— Consigne —
Extrayez toutes les lignes ci-dessous et recopiez-les à l'identique, sans en omettre aucune.

___ Données fournies ___

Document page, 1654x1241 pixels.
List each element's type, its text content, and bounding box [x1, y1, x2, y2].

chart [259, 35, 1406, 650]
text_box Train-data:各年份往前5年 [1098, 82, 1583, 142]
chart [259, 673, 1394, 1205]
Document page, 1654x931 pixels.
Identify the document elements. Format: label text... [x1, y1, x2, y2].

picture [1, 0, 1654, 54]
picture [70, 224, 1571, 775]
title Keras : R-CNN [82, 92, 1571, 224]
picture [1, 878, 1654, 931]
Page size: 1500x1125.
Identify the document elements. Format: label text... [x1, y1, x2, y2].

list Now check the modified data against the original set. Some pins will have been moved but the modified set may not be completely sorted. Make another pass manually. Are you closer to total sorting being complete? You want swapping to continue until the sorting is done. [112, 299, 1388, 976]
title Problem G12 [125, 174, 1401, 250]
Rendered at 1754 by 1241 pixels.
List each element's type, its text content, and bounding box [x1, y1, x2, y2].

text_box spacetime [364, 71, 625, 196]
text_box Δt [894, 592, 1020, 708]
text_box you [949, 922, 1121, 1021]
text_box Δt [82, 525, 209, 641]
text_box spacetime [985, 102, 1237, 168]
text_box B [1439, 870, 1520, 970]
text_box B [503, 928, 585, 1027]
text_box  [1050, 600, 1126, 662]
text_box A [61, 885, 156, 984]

___

— Résultat —
Document page, 1654x1241 pixels.
List each element's type, its text content, and bounding box [x1, y1, x2, y2].

chart [259, 35, 1406, 650]
text_box Train-data:各年份往前5年 [1098, 82, 1583, 142]
chart [259, 673, 1394, 1205]
Document page, 1654x931 pixels.
Identify the document elements. Format: label text... [x1, y1, x2, y2].

picture [1, 0, 1654, 54]
picture [70, 224, 1571, 775]
title Keras : R-CNN [82, 92, 1571, 224]
picture [1, 878, 1654, 931]
Page size: 1500x1125.
Identify the document elements. Format: label text... [x1, y1, x2, y2].

list Now check the modified data against the original set. Some pins will have been moved but the modified set may not be completely sorted. Make another pass manually. Are you closer to total sorting being complete? You want swapping to continue until the sorting is done. [112, 299, 1388, 976]
title Problem G12 [125, 174, 1401, 250]
Rendered at 1754 by 1241 pixels.
List each element's type, its text content, and bounding box [x1, y1, x2, y2].

text_box spacetime [364, 71, 625, 196]
text_box Δt [894, 592, 1020, 708]
text_box you [949, 922, 1121, 1021]
text_box Δt [82, 525, 209, 641]
text_box spacetime [985, 102, 1237, 168]
text_box B [1439, 870, 1520, 970]
text_box B [503, 928, 585, 1027]
text_box  [1050, 600, 1126, 662]
text_box A [61, 885, 156, 984]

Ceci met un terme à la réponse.